I’ve seen many people I used to work with in the past few weeks. Inevitably, one of the first questions they ask is, “Do you miss it?”
Not really. Nope. No.
Oh. Am I not supposed to answer that quickly? And with such a big smile on my face? Sorry.
(But not really.)
I do not miss working and I have no regrets about leaving my law firm. But I admit to missing a few things:
1. Being involved with more people. Many days, I only talk to one other person. In my past life, a slow day was talking to five people. A normal day was 10-15.
It is the biggest source of feeling disconnected. The range of things I know about people is narrower. I’ve missed the casual discussions about what vacations people are planning or what books they’ve read. I’ve also missed the not-so-casual conversations about people moving or unexpectedly being pregnant with a third child.
2. Problem solving. My job was fundamentally about solving problems. Some were little, “Who can take this new pro bono case?” Some were big, “What new project should this office adopt?” Some were political, “How can we navigate this potential conflict of interest?” Some were personal, “When can I find five minutes to grab lunch?”
Now, the majority of my problems are personal. Recurring ones include, “What time do I feel like eating lunch?” and “Do I really need to shower today?”
3. Being helpful. At my office, I had the answers. From entirely random to very useful things, word on the street was to ask me. While I grumbled about people needing to learn how to find information and use the systems on their own instead of always calling me, I am resourceful and liked the appreciation I (usually) got in return. My life now just does not offer nearly as many opportunities to be helpful to others.
4. Office accoutrements. Some days, the things I most long for are my ergonomic desk, two large computer monitors, and the office’s industrial-strength machines.
Printing at home and shredding a (very) few pages at a time make me impatient. And don’t even ask about my one-page-at-a-time scanner.

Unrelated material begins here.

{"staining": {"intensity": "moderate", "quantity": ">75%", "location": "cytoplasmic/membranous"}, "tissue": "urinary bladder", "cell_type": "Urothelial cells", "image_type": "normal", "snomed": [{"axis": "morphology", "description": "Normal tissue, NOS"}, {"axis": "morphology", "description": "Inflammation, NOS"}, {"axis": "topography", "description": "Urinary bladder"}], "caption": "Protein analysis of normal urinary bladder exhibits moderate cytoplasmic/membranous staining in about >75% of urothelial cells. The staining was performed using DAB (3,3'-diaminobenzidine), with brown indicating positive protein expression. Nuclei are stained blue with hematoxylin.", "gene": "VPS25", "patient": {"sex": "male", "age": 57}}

I’ve jerry-rigged a computer set up on my dining room table, using my lap desk from college as a keyboard tray and a stack of cookbooks on a folding chair for my mouse. It works well enough for now, but it makes me appreciate what I had for the past 12 years.

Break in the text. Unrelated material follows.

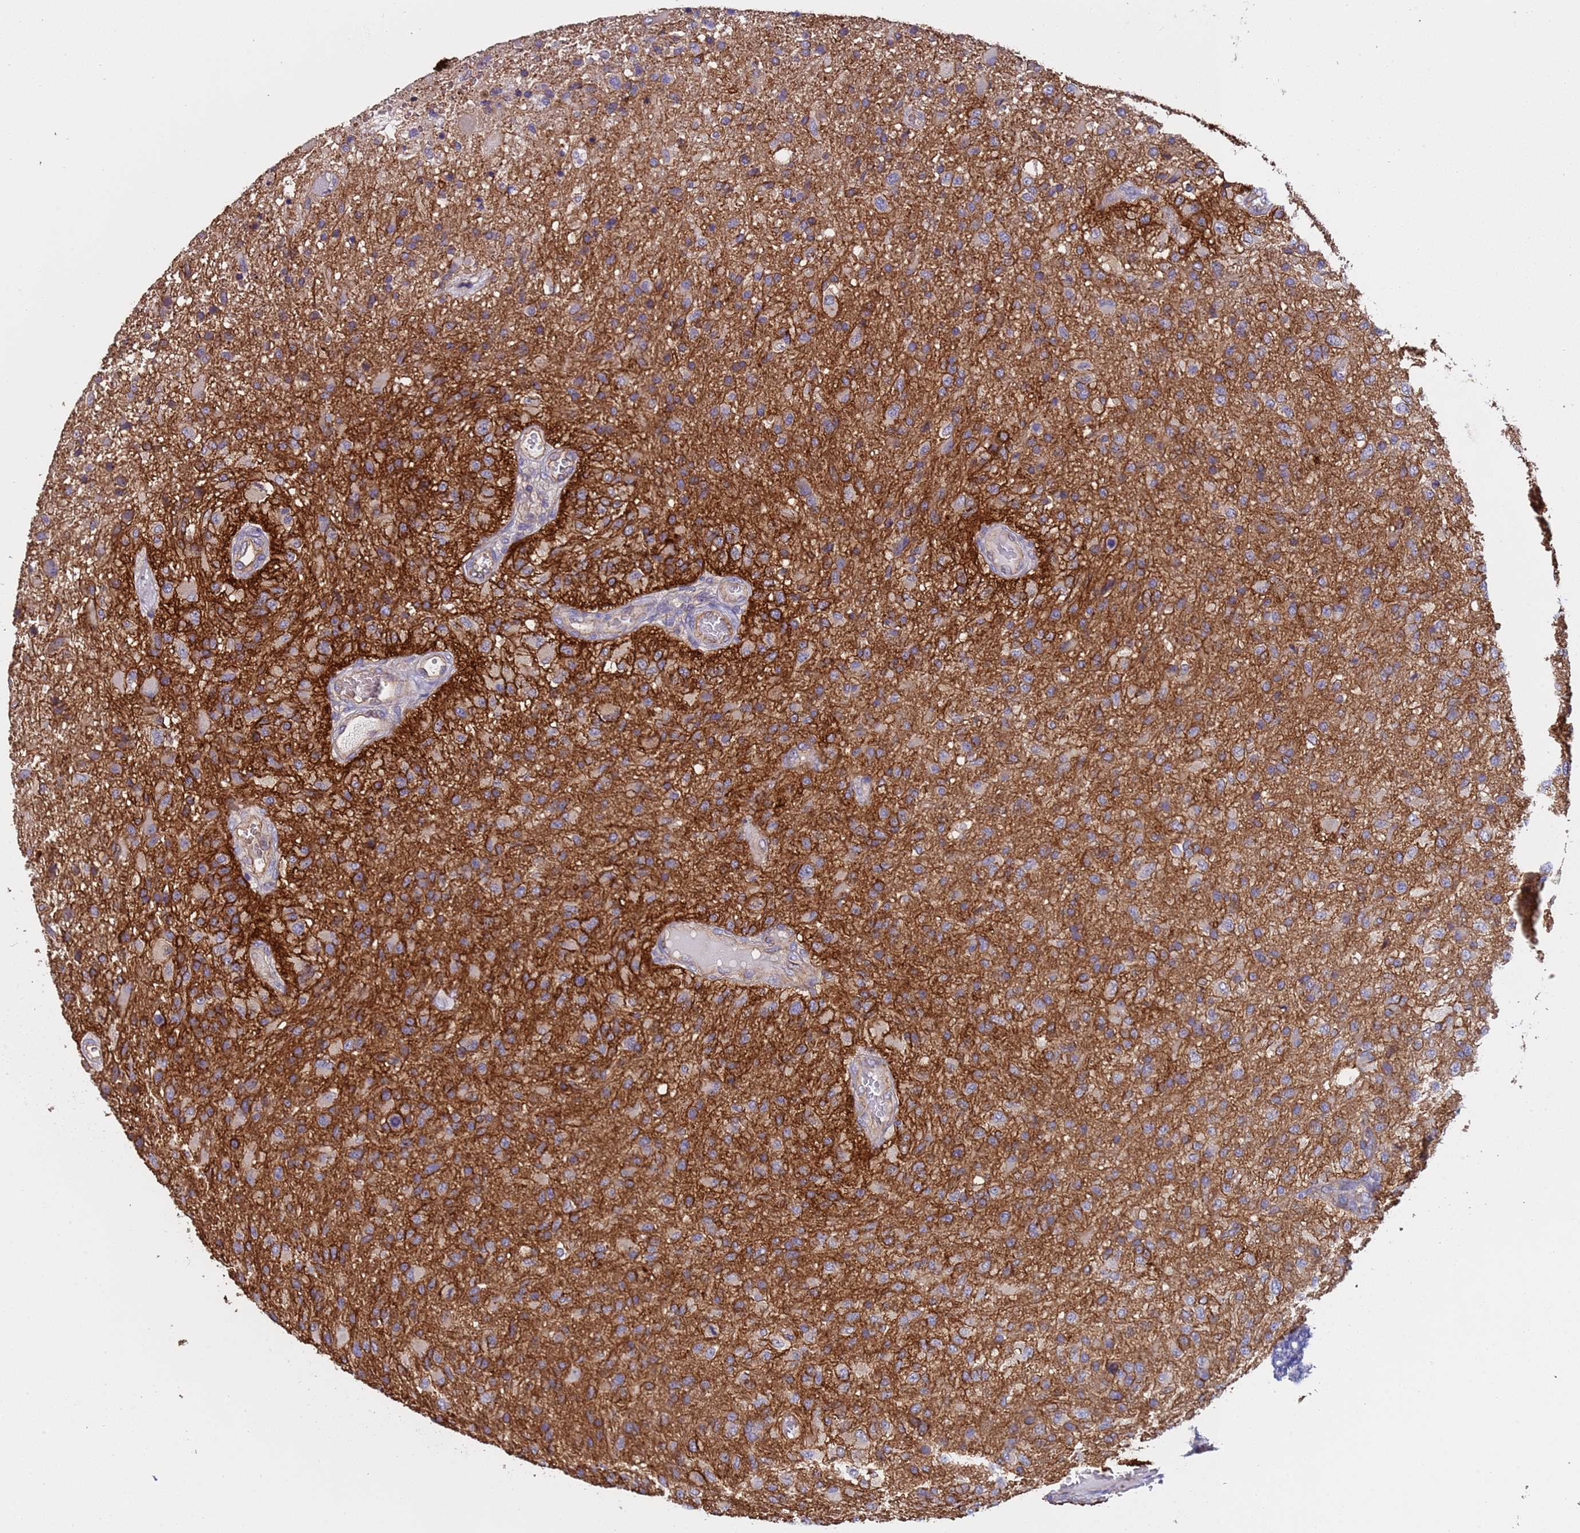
{"staining": {"intensity": "moderate", "quantity": "25%-75%", "location": "cytoplasmic/membranous"}, "tissue": "glioma", "cell_type": "Tumor cells", "image_type": "cancer", "snomed": [{"axis": "morphology", "description": "Glioma, malignant, High grade"}, {"axis": "topography", "description": "Brain"}], "caption": "Protein expression analysis of malignant glioma (high-grade) exhibits moderate cytoplasmic/membranous expression in about 25%-75% of tumor cells. Immunohistochemistry (ihc) stains the protein of interest in brown and the nuclei are stained blue.", "gene": "ZNF248", "patient": {"sex": "female", "age": 74}}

I’ve enjoyed the past few months. It’s not that every minute is pure bliss, but I like it for what it is—slower and less stressful. I’m still a morning person, but “morning” now means waking up in the 7s or even 8s, as opposed to 5s and 6s of my working days. And, this is after 7-8+ hours of sleep, instead of 5-6. It is definitely an improvement to life without yawning multiple times per hour.